Rights holders -- from movie studios to Major League Baseball -- argue that the manufacturers of the technology should be held liable for protecting copyrights. Technology advocates and civil libertarians argue that manufacturers should not have the burden of controlling how their product will be used.
"There should be some way of prohibiting so-called pirate services so copyright owners don't go bust," said Steve Gordon, an entertainment attorney and consultant who has written extensively on the issue. At the same time, he said, "You don't want to thwart new technologies from growing and expanding and helping the economy."
Companies on both sides of the debate already have started to formulate strategies. For some, the outcome could make or break their business plans.
That's because the technology behind Grokster's software, called peer-to-peer, or P2P, has spread into all kinds of applications.

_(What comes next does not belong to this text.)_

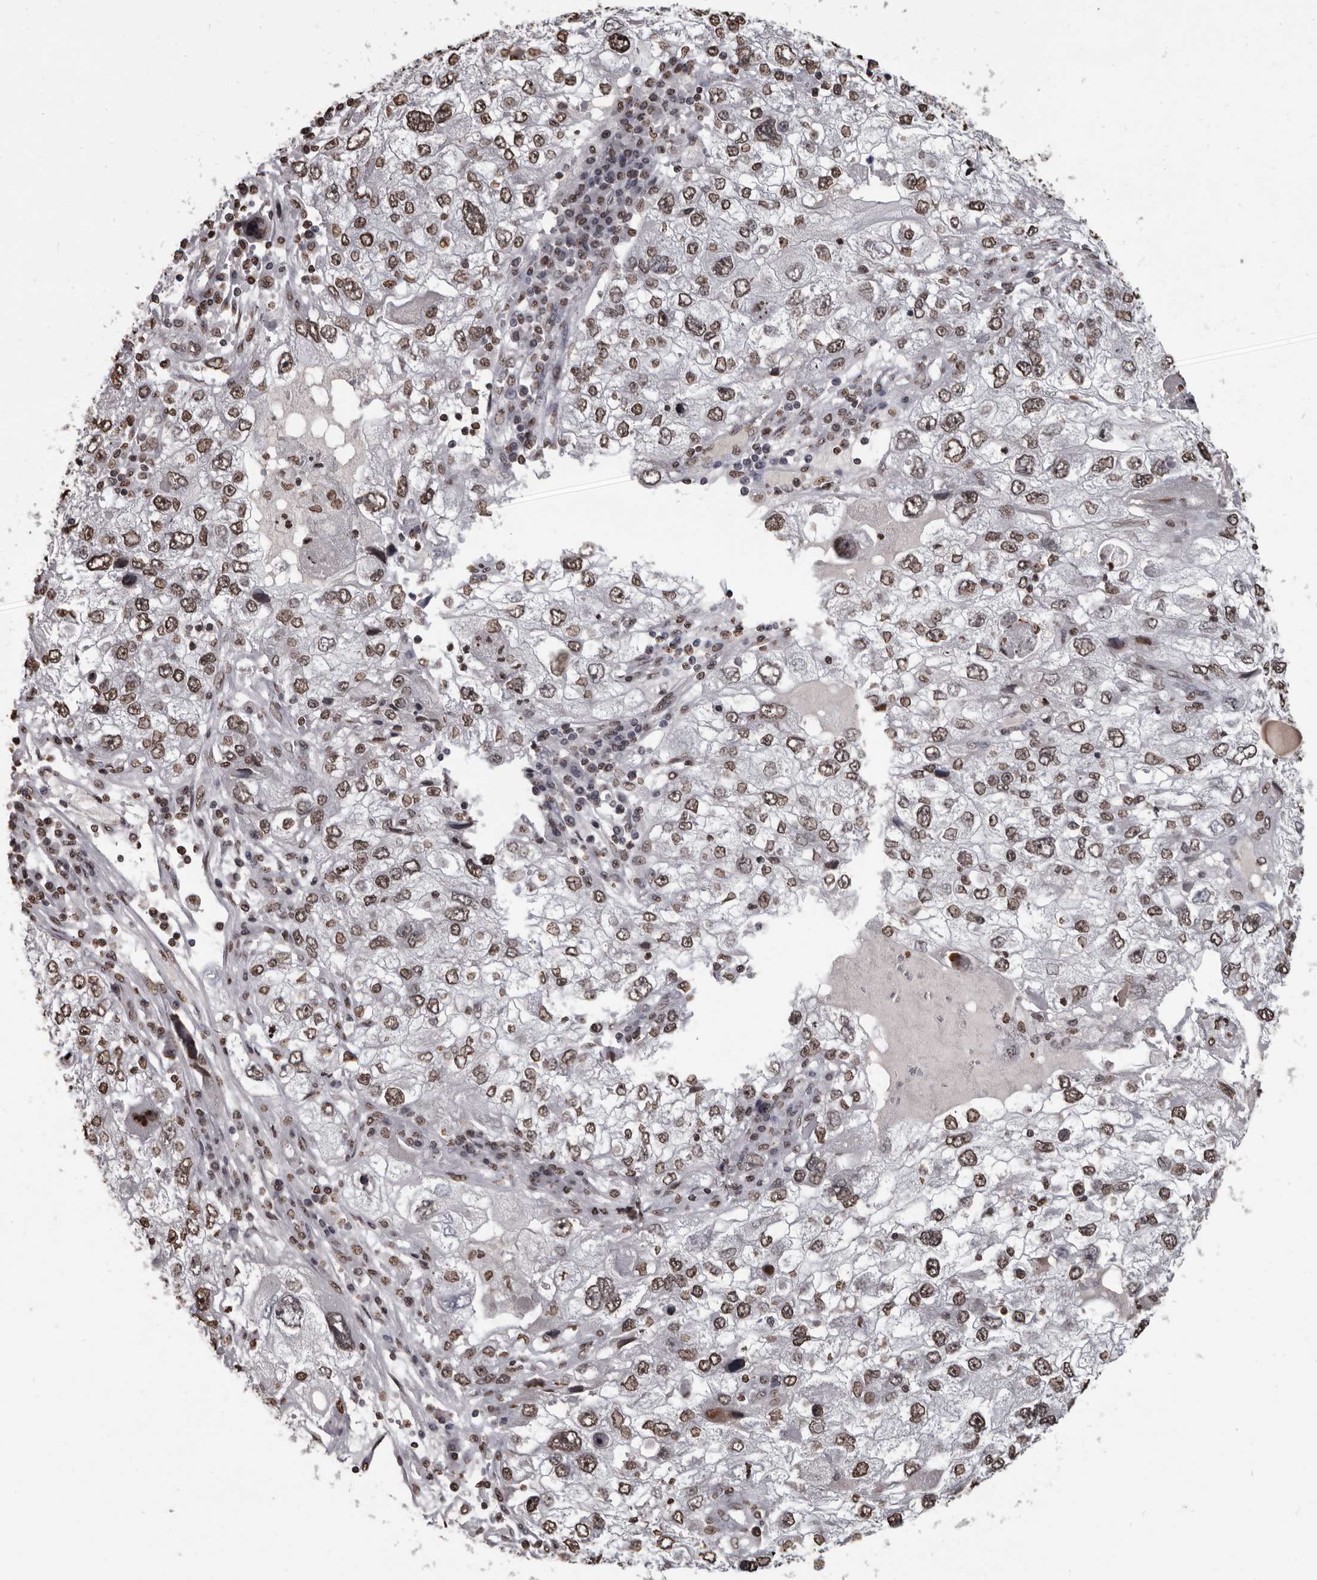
{"staining": {"intensity": "strong", "quantity": ">75%", "location": "nuclear"}, "tissue": "endometrial cancer", "cell_type": "Tumor cells", "image_type": "cancer", "snomed": [{"axis": "morphology", "description": "Adenocarcinoma, NOS"}, {"axis": "topography", "description": "Endometrium"}], "caption": "DAB immunohistochemical staining of human endometrial cancer displays strong nuclear protein positivity in approximately >75% of tumor cells.", "gene": "AHR", "patient": {"sex": "female", "age": 49}}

Peer-to-peer networks enable files to be transferred directly from one computer to another through a decentralized setup that escapes easy control by a central source. This setup gives P2P enormous power because the software can find and share content -- music and video -- from one person's computer with the million other PCs on that network.
The film studios and recording companies are suing Grokster, which is registered in the West Indies, along with its cousin Morpheus, created by StreamCast Networks of Los Angeles. They claim Grokster's technology encourages illegal sharing of copyrighted works and should be shut down.
A federal court forced song-trading site Napster to close four years ago, but then new services cropped up to let people share music files directly without going through a central database like the one Napster operated. As a result, millions of people can use Grokster software to download songs free from any other computer with Grokster, bypassing record-industry control.
Courts have rejected MGM's arguments so far, upholding the 20-year-old Sony Betamax standard. Even though people could use the Betamax recorders for making unauthorized copies of movies, they could also use them for legitimate purposes, so a ban was not justified. That decision set the precedent for a host of new consumer-electronics products, from VCRs to personal computers with CD burners.
Record companies blame illegal file sharing over the Internet for decimating CD sales, now in a three-year decline.
However, the Internet itself is also forcing a tectonic shift in the way people are listening to music, watching videos and otherwise using media.